Predictive Modeling: ‘Ensemble of Ensemble’
Meet the new nominal in predictive modeling
By Anindya Sengupta
Accurate prediction of the future is the most important motto of predictive modeling. With the adoption of predictive modeling and analytics across different industries, the focus on accuracy has increased massively. Predictive modelers across the globe have been in search of newer and more innovative techniques to increase their prediction accuracy. Against this backdrop, one method to consider for improving the accuracy of model predictions is the ensemble approach of modeling.
Ensemble models combine two or more models to enable a more robust prediction, classification or variable selection. The most common form of ensemble is combining weak decision trees into one strong model. The most prevalent methods in this regard are bagging and boosting. These machine-learning techniques have better accuracy than the erstwhile traditional statistical techniques such as least square estimation and maximum likelihood. However, the traditional techniques are more robust. We should ideally have a blended approach wherein we integrate the best parts of the two models. The new buzzword phrase in the predictive analytics world is “ensemble of ensemble” models.
There are different ways of combining different models. The most simplistic way of combining models is to take a simple or weighted average of the predictions from different models. For business problems with binary target variables, such as predicting the likelihood of fraud, this approach sometimes gives better results in terms of predicting the event rate. The major limitation to this approach is that the overall accuracy of this combined model lies between the accuracies of the individual models. Thus, this method is definitely not advisable for modeling continuous variables as overall accuracy matters most there. This method, however, can still be considered for modeling binary target variables.
Best Practices of Modeling
Given the strength of the traditional models, one possible approach of combining the models can be to use the traditional models for variable selection. Then, with the chosen set of variables, we should run the machine-learning method incorporating bagging and boosting. This will ensure that all best practices of modeling are maintained. One argument against using the machine learning techniques is that the variable selection process is not well defined. Two highly correlated variables can be selected in the model, and business may not have much insight separately from these two variables as both of them may be suggesting similar insight. One of the best ways to solve this kind of problem is to use traditional models for variable selection and use those variables for machine learning models.
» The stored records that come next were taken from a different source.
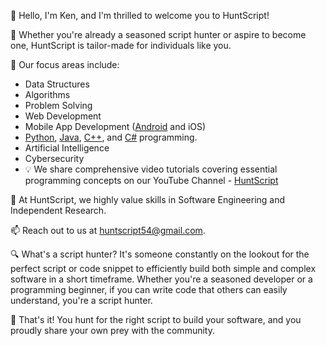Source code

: 👋 Hello, I'm Ken, and I'm thrilled to welcome you to HuntScript!

🎯 Whether you're already a seasoned script hunter or aspire to become one, HuntScript is tailor-made for individuals like you.

👀 Our focus areas include:

- Data Structures
- Algorithms
- Problem Solving
- Web Development
- Mobile App Development ([Android](https://developer.android.com/get-started/overview) and iOS)
- [Python](https://www.python.org/), [Java](https://docs.oracle.com/javase/8/docs/), [C++](https://cplusplus.com/), and [C#](https://learn.microsoft.com/en-us/dotnet/csharp/) programming.
- Artificial Intelligence
- Cybersecurity
- 💡 We share comprehensive video tutorials covering essential programming concepts on our YouTube Channel - [HuntScript](https://www.youtube.com/channel/UCsrpb6yzAOAjgp5jWqajVOQ)

🌱 At HuntScript, we highly value skills in Software Engineering and Independent Research.

📫 Reach out to us at huntscript54@gmail.com.

🔍 What's a script hunter? It's someone constantly on the lookout for the perfect script or code snippet to efficiently build both simple and complex software in a short timeframe. Whether you're a seasoned developer or a programming beginner, if you can write code that others can easily understand, you're a script hunter.

🚀 That's it! You hunt for the right script to build your software, and you proudly share your own prey with the community.

<!---
- 💞️ I’m looking to collaborate on projects related to programming. 
huntscript/huntscript is a ✨ special ✨ repository because its `README.md` (this file) appears on your GitHub profile.
You can click the Preview link to take a look at your changes.
--->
This can be one kind of ensemble.
One of the more prevalent forms of combining two different models has been to use the output of one model as input in the other model. This happens in two-stage models. The entire literature on censor modeling is based on these two-stage models. One can use the inverse mills ratio calculated from the output of the first-stage model as an input to the second-stage model. The method of using output from the model in stage one as an input in the model in stage two can also be treated as some kind of ensemble modeling.
One of the most efficient methods of creating ensemble of ensemble models is to use the predictions of different models to develop a separate model on the target variable using the predictions as the predictors. In this way, we will get the final predictions as a function of the predictors. The model will determine the functional form. In this method, we are basically optimizing the predictions using the individual predictors. This method gives better results in terms of the overall accuracy of the model. The combined model generally has higher accuracy than the individual models.
More Accurate Results
Whatever way we use to combine different models, it has been generally observed that “ensemble of ensemble” models give more accurate results than individual models. This has been the new normal in the predictive modeling world.
Going forward, ample research is needed on exploring more innovative ways of creating ensembles of traditional and the machine-learning models. Given the focus on prediction accuracy, researchers need to focus on more scientific ways of combining models in order to ensure maximum accuracy.
Anindya Sengupta is an associate director at Fractal Analytics (www.FractalAnalytics.com).